Didn't Democrats used to have some union bosses in their makeup? When did Democrats lose all sense of how to conduct negotiations? If you're in a position of strength, don't lead with a weak compromise!

[Sigh.] Sorry.

Instead of capitulating before the debate even begins, how about flooding the airwaves today with the following unified Democratic message, from every Democrat who comes within range of a microphone or camera:

"We're pleased that President Bush is about to come around to the Democratic way of thinking. He will be announcing tomorrow night what the Democratic leaders in Congress have been strongly advocating for months now: that we need to start intelligently and safely withdrawing American troops from Iraq. Bush has resisted this commonsense strategic shift in our efforts in Iraq for over four years now, and he has even vetoed legislation designed to bring about this goal, but he now finds himself backed into a corner. He has the choice of either completely breaking the Army, instituting a mandatory military draft, or of pulling soldiers out... because there are no soldiers left to send into his senseless pre-emptive war.
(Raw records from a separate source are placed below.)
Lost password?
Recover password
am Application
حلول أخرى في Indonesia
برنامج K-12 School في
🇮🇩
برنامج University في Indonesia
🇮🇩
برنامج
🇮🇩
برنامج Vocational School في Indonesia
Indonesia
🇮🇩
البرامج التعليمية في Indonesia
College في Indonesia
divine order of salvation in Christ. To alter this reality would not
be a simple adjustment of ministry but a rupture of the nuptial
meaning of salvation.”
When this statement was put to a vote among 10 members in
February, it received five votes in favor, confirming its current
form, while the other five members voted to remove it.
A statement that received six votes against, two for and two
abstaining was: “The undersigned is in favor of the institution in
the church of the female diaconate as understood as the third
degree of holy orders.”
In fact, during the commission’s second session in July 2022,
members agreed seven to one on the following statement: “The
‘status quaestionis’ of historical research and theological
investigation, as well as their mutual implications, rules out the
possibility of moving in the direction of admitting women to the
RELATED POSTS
"Democrats have been pleading with Bush to change course for years now, and he is finally admitting that the Democrats have been right all along. The only way political progress in Iraq can be achieved is by letting the Iraqis fight their own battles, and for America to cease to be seen as an occupying force in Iraq. The vast majority of American citizens came to this conclusion long ago, and it has taken the White House until now to follow the people's lead on the matter.

"While we are glad that President Bush is now seeing things in the same cold light of reality that Democrats have been attempting to shine for a long time on the situation in Iraq; we also believe he is coming very late to this conclusion, and that his withdrawal plan -- like most things the White House does -- is a problem of 'too little, too late.' We will work with the White House to insure a safe and effective withdrawal of American troops from Iraq in the coming weeks, and we are glad President Bush is finally coming around to the Democratic position -- which is also the mainstream position of two-thirds of the American public.
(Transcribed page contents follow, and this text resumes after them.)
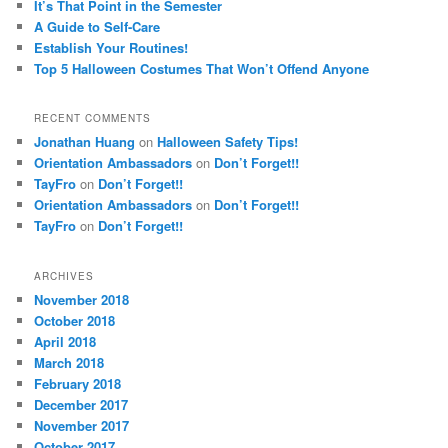
It’s That Point in the Semester
A Guide to Self-Care
Establish Your Routines!
Top 5 Halloween Costumes That Won’t Offend Anyone
RECENT COMMENTS
Jonathan Huang
on
Halloween Safety Tips!
Orientation Ambassadors
on
Don’t Forget!!
TayFro
on
Don’t Forget!!
Orientation Ambassadors
on
Don’t Forget!!
TayFro
on
Don’t Forget!!
ARCHIVES
November 2018
October 2018
April 2018
March 2018
February 2018
December 2017
November 2017
October 2017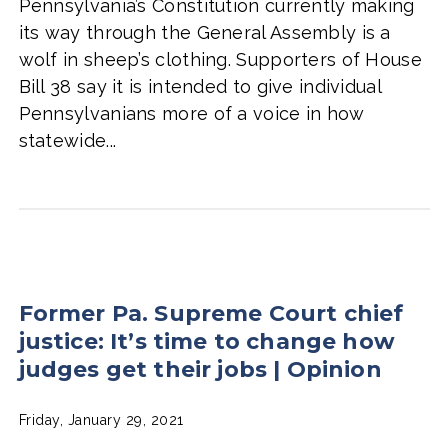
Pennsylvania’s Constitution currently making
its way through the General Assembly is a
wolf in sheep’s clothing. Supporters of House
Bill 38 say it is intended to give individual
Pennsylvanians more of a voice in how
statewide...
Former Pa. Supreme Court chief
justice: It’s time to change how
judges get their jobs | Opinion
Friday, January 29, 2021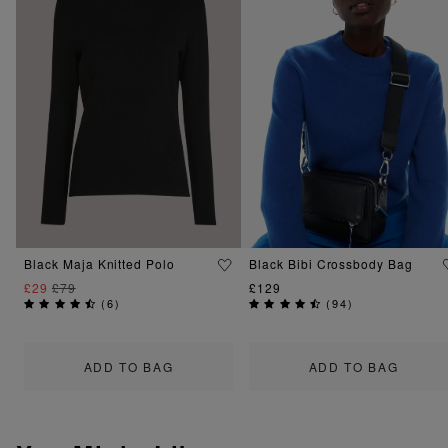
Black Maja Knitted Polo
Black Bibi Crossbody Bag
£29
£79
£129
(
6
)
(
94
)
ADD TO BAG
ADD TO BAG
"We Democrats are confident we can convince congressional Republicans to get on board such a Democratic initiative to save American troops' lives, and we are also confident that the White House will also see the wisdom of the American people on this matter. We would hate for the war critics to be proved right when they assert that Bush is only interested in passing this matter off to the next administration, and that Bush's biggest goal right now is to 'kick the can down the road' for the next President to deal with.
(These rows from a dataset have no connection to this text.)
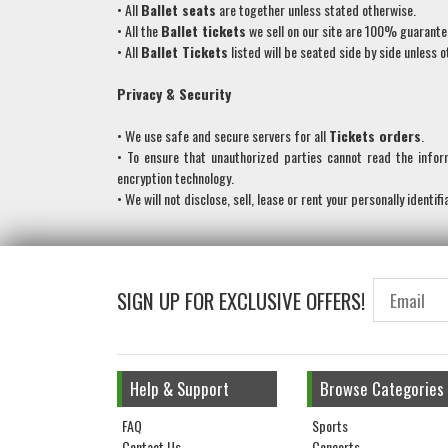
• All
Ballet
seats
are together unless stated otherwise.
• All the
Ballet
tickets
we sell on our site are 100% guarant
• All
Ballet Tickets
listed will be seated side by side unless 
Privacy & Security
• We use safe and secure servers for all
Tickets orders
.
• To ensure that unauthorized parties cannot read the info
encryption technology.
• We will not disclose, sell, lease or rent your personally identif
SIGN UP FOR EXCLUSIVE OFFERS!
Help & Support
Browse Categories
FAQ
Sports
Contact Us
Concerts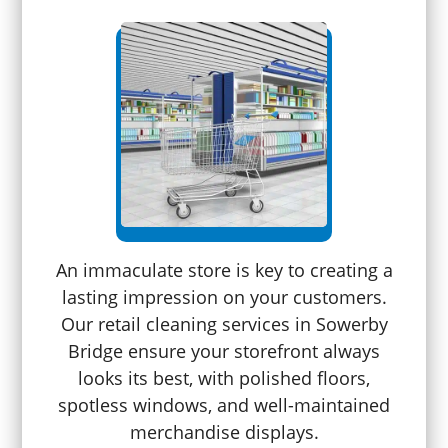
An immaculate store is key to creating a
lasting impression on your customers.
Our retail cleaning services in Sowerby
Bridge ensure your storefront always
looks its best, with polished floors,
spotless windows, and well-maintained
merchandise displays.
"That is a horrifying thought to contemplate when American fighting men and women's lives are on the line, and we instead feel assured that Bush will indeed see the wisdom of our approach. Instead of sacrificing American soldiers needlessly in a shallow attempt to inject politics into what should be a rational debate about how best to protect American interests and American soldiers' lives, Bush should indeed take this chance to follow the Democrats' lead on this issue."

That is what I am waiting for the Democrats to say. But they've got to say it today, or at the latest tomorrow, in response to Bush's speech. Because if they wait past that point, they're going to lose the PR fight once again.

Democrats need to present such a narrative to the public. Because if they don't, Bush and the Republicans are going to present "getting out of Iraq" as a Republican idea. And with their echo chamber in the right-wing news media, they could actually get away with it.

What continually astonishes me is that I am one average American sitting at a keyboard, and I can come up with such "framing" for Democrats to use -- fairly easily on my part. Is it really so hard for Democratic politicians (and their advisors) to recognize what seems to be so obvious? Have these people truly been inside the Beltway so long they have lost all perspective on how the public sees these things?